[Stored data entries]
________

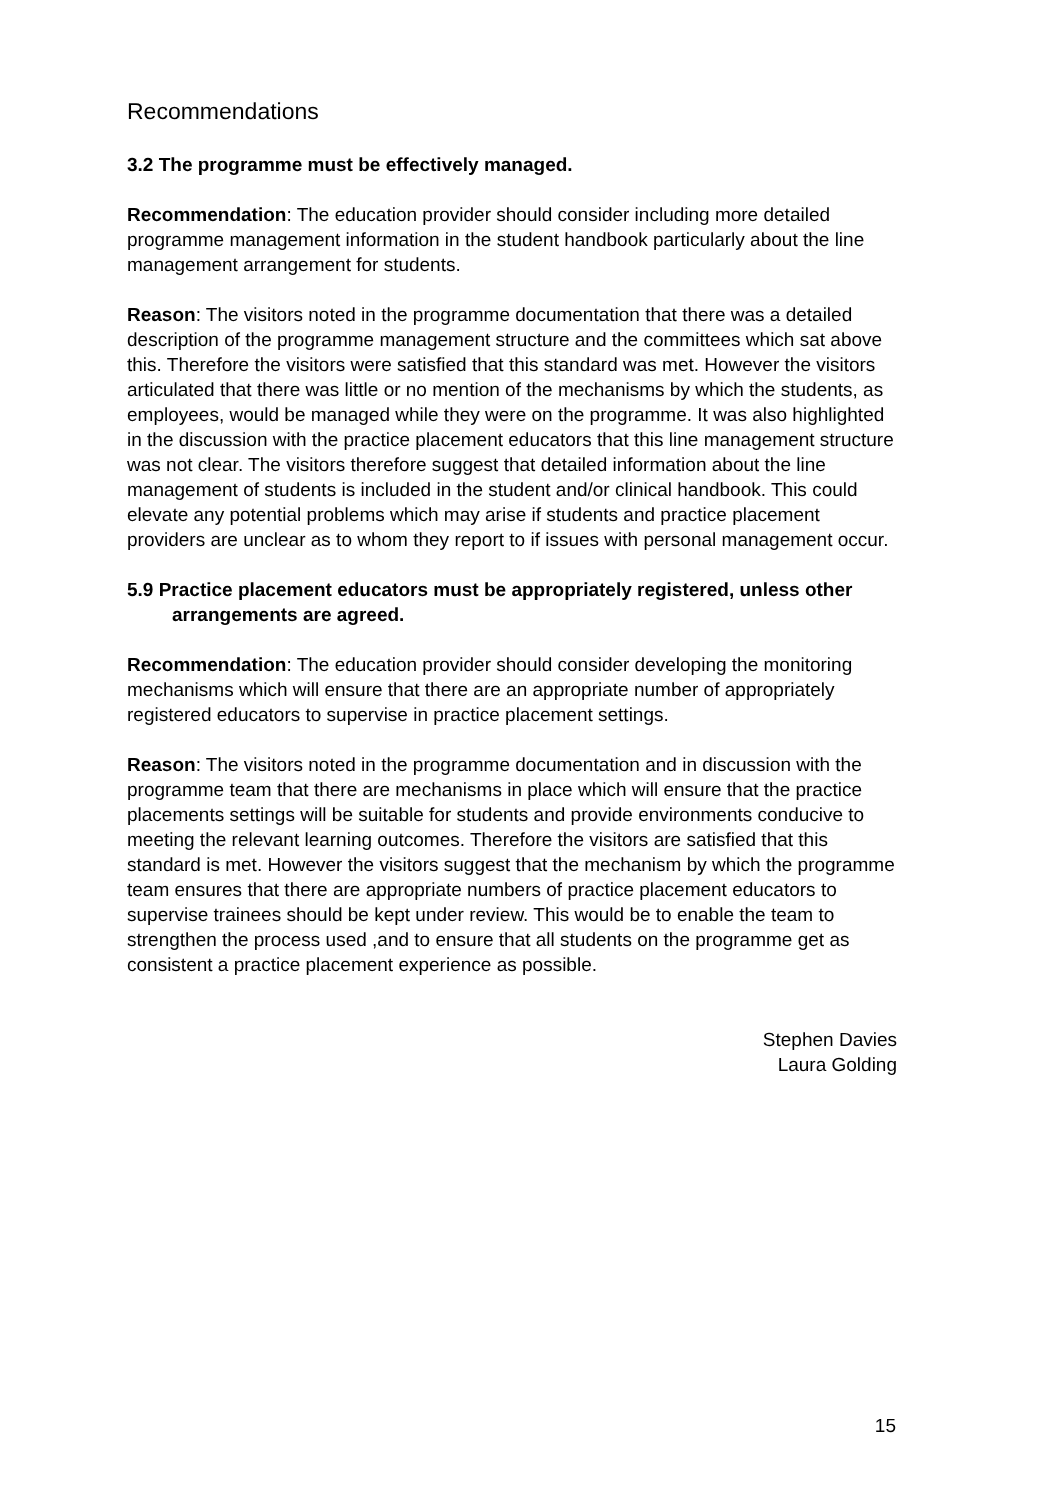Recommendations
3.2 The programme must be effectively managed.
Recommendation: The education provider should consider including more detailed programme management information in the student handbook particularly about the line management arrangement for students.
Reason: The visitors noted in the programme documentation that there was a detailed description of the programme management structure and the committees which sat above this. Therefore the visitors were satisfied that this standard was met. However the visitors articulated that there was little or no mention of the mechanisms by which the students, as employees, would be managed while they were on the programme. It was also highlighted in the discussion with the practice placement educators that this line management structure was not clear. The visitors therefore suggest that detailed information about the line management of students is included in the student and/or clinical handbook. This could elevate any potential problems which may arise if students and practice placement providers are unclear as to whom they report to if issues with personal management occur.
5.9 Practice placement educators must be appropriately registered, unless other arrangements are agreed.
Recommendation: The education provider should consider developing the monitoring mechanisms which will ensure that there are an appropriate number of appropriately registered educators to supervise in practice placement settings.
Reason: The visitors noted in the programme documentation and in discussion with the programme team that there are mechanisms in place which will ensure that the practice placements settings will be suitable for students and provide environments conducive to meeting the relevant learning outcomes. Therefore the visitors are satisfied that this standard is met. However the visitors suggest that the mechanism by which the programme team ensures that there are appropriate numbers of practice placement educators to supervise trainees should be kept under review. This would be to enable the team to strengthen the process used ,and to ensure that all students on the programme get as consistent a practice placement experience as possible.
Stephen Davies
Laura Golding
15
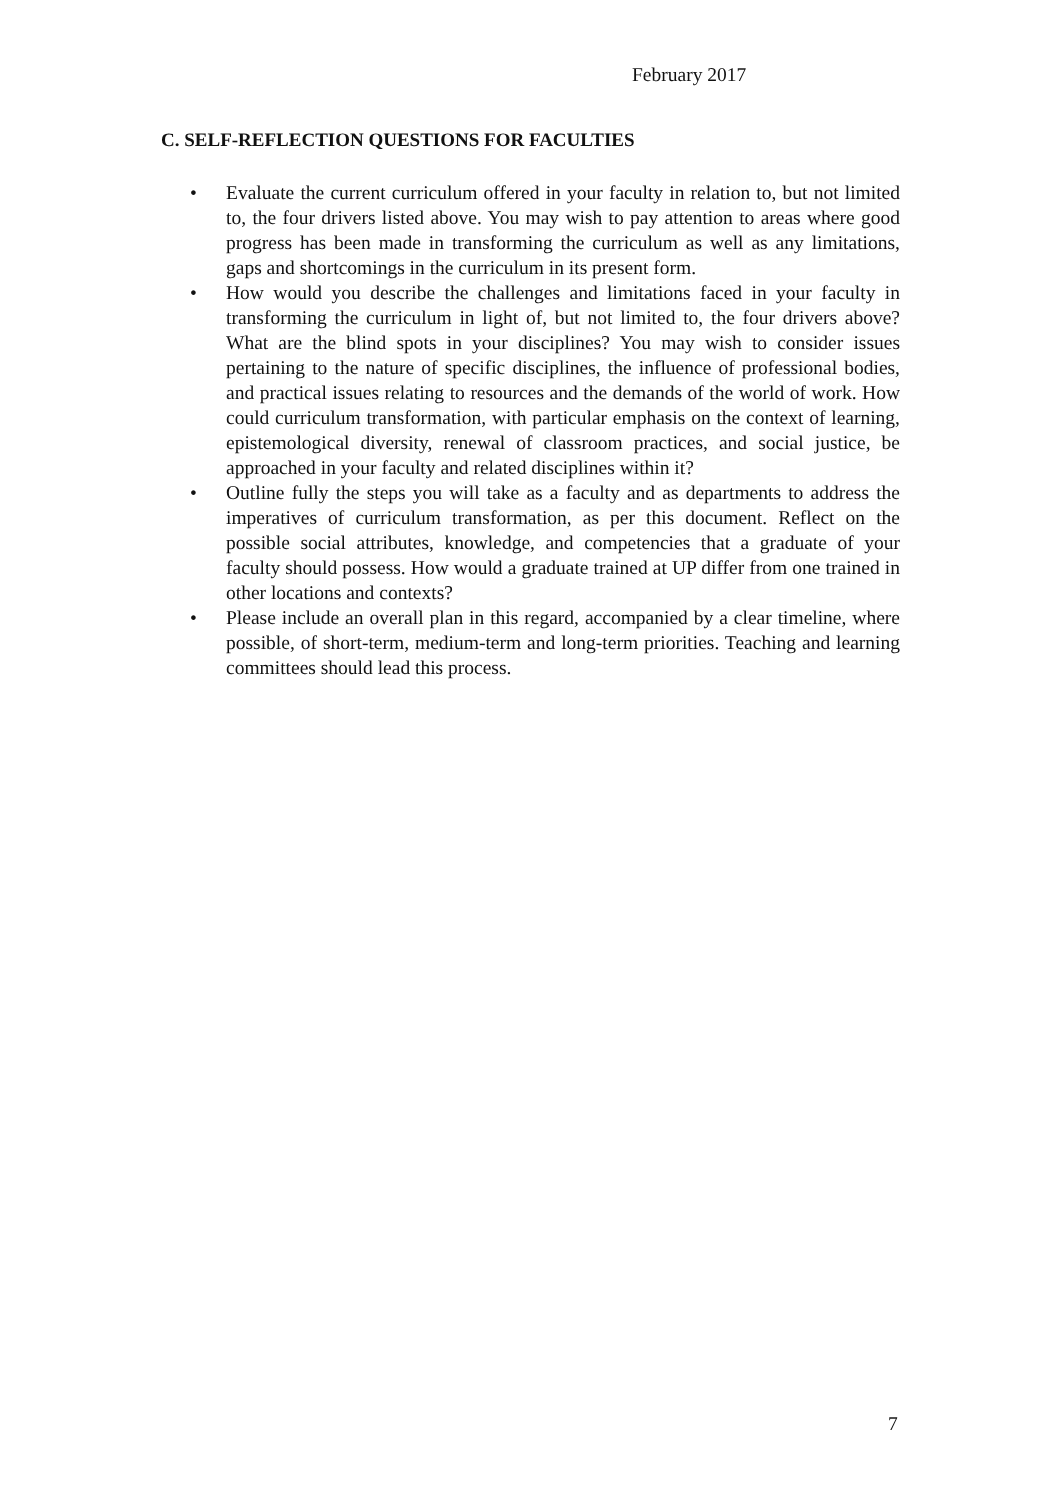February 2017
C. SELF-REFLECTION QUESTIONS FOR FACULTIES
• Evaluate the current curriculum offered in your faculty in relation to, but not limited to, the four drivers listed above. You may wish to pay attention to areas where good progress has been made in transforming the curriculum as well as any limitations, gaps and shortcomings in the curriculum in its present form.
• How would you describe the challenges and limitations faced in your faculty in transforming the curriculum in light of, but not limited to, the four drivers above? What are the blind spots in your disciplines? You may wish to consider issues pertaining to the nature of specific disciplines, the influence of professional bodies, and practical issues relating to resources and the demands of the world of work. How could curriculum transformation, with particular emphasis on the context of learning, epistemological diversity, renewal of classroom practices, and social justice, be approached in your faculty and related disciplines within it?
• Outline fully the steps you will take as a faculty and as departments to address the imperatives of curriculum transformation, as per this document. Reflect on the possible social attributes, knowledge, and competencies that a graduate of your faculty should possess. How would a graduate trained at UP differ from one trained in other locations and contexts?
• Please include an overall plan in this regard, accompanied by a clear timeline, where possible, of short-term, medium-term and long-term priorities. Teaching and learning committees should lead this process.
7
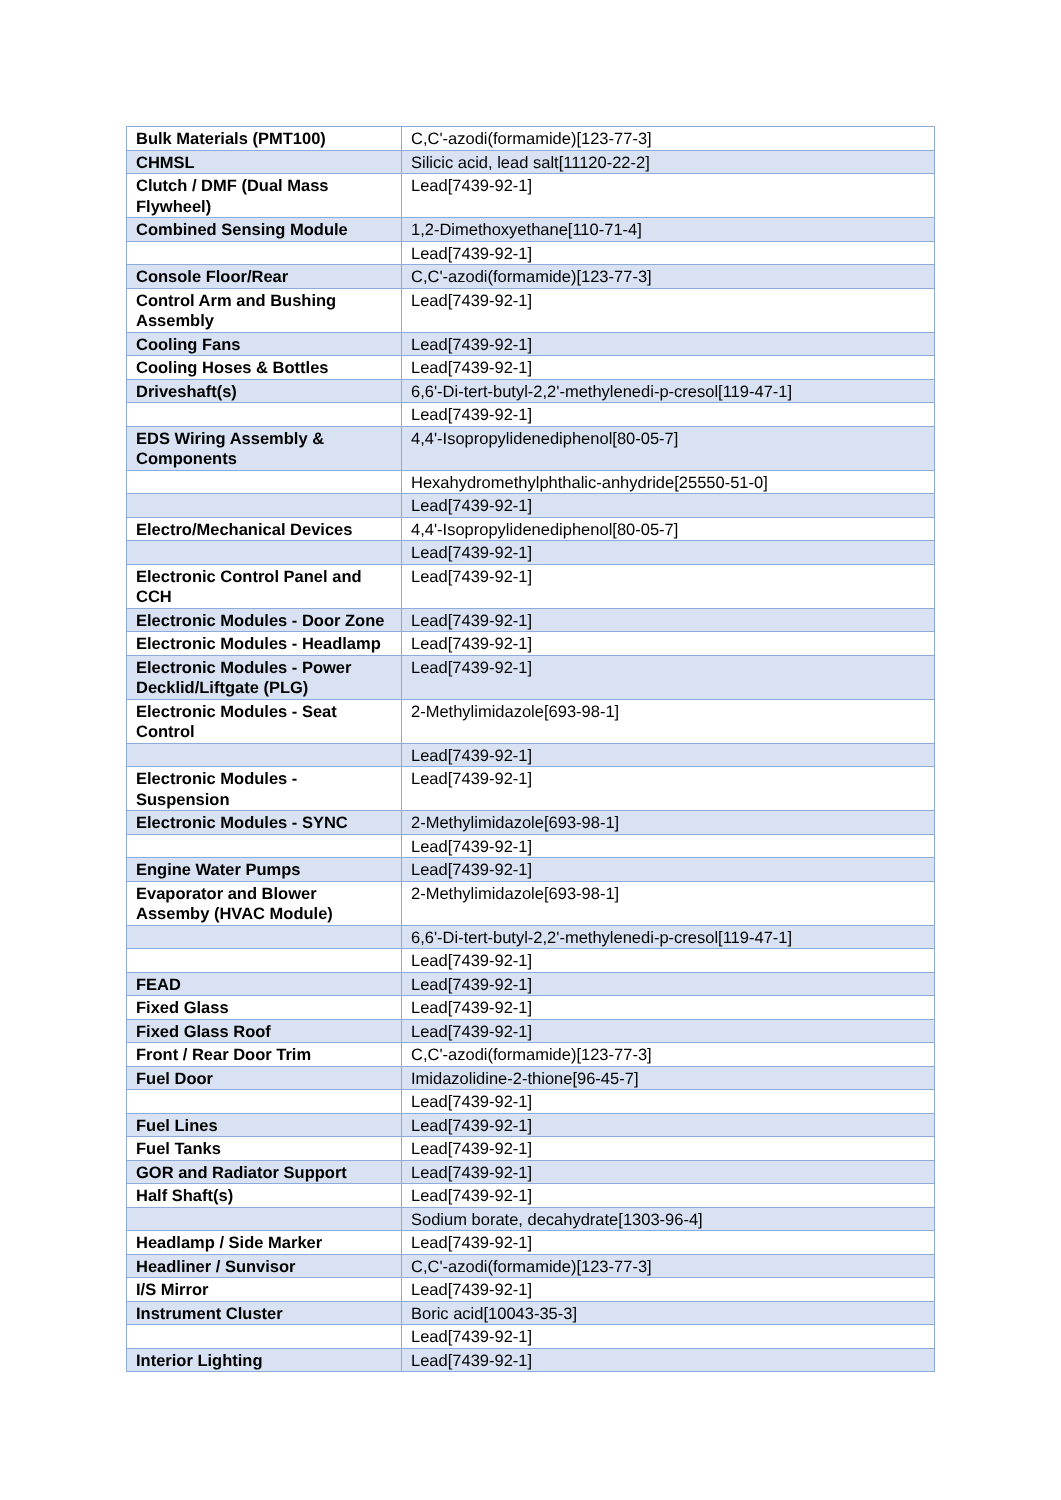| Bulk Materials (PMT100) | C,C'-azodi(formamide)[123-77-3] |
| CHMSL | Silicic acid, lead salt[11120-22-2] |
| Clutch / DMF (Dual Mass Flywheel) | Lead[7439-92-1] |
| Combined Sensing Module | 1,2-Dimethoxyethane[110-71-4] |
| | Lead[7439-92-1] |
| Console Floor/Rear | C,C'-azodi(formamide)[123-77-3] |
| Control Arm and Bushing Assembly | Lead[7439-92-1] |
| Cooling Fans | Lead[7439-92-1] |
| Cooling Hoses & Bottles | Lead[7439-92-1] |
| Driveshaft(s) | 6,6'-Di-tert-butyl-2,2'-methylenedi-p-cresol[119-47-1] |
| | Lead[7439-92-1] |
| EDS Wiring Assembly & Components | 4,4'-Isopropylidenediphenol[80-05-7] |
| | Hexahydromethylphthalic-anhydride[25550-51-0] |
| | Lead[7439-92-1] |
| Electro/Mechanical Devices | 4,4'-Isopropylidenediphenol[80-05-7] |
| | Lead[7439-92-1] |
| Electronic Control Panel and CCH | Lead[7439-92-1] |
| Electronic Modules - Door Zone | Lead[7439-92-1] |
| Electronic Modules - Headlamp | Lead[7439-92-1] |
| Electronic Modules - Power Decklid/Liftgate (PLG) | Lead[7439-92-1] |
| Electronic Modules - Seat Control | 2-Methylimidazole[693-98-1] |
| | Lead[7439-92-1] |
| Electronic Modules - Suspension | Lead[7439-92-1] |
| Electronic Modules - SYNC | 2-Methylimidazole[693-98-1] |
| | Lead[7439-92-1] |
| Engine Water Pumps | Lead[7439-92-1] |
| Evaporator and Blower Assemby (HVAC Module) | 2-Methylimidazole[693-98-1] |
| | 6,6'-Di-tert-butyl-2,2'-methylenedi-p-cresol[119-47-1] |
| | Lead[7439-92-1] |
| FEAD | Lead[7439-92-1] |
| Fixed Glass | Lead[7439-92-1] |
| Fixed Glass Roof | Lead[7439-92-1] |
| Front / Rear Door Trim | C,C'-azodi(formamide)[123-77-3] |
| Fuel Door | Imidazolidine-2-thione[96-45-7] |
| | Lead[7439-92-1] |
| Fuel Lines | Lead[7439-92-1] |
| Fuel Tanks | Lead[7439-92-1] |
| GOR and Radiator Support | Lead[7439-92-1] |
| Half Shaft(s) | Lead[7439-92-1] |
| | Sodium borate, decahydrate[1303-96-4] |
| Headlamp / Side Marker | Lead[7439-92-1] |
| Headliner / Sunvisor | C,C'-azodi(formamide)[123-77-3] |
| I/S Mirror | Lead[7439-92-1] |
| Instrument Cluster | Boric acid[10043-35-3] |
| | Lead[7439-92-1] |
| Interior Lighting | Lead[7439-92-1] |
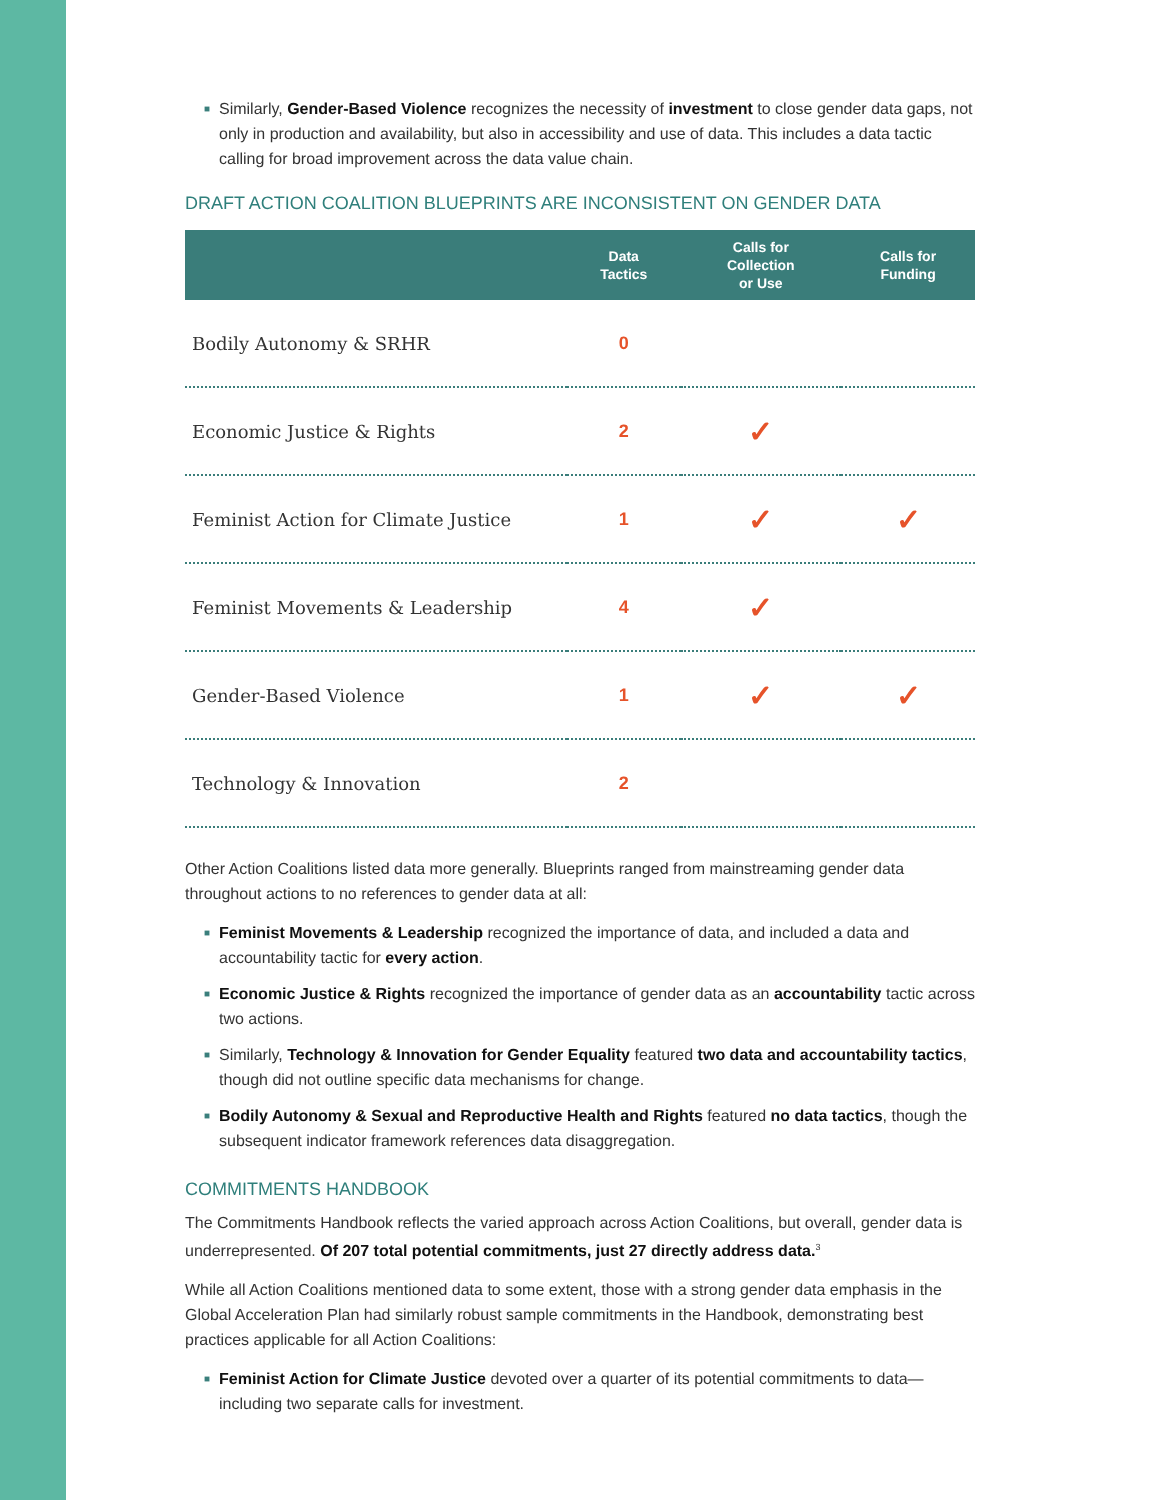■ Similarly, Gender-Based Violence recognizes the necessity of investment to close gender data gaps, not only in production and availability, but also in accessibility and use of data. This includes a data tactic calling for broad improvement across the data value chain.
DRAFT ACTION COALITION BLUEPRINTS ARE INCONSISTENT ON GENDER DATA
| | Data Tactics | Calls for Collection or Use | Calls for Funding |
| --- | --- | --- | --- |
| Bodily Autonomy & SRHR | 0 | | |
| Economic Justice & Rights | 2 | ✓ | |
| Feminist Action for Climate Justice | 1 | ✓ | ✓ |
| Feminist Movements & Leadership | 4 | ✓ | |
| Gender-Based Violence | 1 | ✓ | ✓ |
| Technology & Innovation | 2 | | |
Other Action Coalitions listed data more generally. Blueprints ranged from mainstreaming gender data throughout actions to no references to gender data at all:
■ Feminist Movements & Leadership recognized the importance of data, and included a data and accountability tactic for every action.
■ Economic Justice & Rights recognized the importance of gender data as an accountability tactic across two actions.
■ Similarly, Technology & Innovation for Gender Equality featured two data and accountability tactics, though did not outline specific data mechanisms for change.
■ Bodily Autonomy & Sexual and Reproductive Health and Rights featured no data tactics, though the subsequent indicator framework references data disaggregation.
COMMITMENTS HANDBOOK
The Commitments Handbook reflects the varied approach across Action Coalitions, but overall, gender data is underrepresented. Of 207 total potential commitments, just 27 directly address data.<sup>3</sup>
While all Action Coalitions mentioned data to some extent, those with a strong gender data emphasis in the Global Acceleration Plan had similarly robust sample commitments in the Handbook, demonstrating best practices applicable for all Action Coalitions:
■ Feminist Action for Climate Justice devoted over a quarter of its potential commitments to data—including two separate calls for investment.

________

Would you copy, word for word, only the lines above from the one containing "Boric acid[10043-35-3] |" through the one containing "SRHR | 0 | | |", both included, and please leave out the pictures?

| Instrument Cluster | Boric acid[10043-35-3] |
| | Lead[7439-92-1] |
| Interior Lighting | Lead[7439-92-1] |
■ Similarly, Gender-Based Violence recognizes the necessity of investment to close gender data gaps, not only in production and availability, but also in accessibility and use of data. This includes a data tactic calling for broad improvement across the data value chain.
DRAFT ACTION COALITION BLUEPRINTS ARE INCONSISTENT ON GENDER DATA
| | Data Tactics | Calls for Collection or Use | Calls for Funding |
| --- | --- | --- | --- |
| Bodily Autonomy & SRHR | 0 | | |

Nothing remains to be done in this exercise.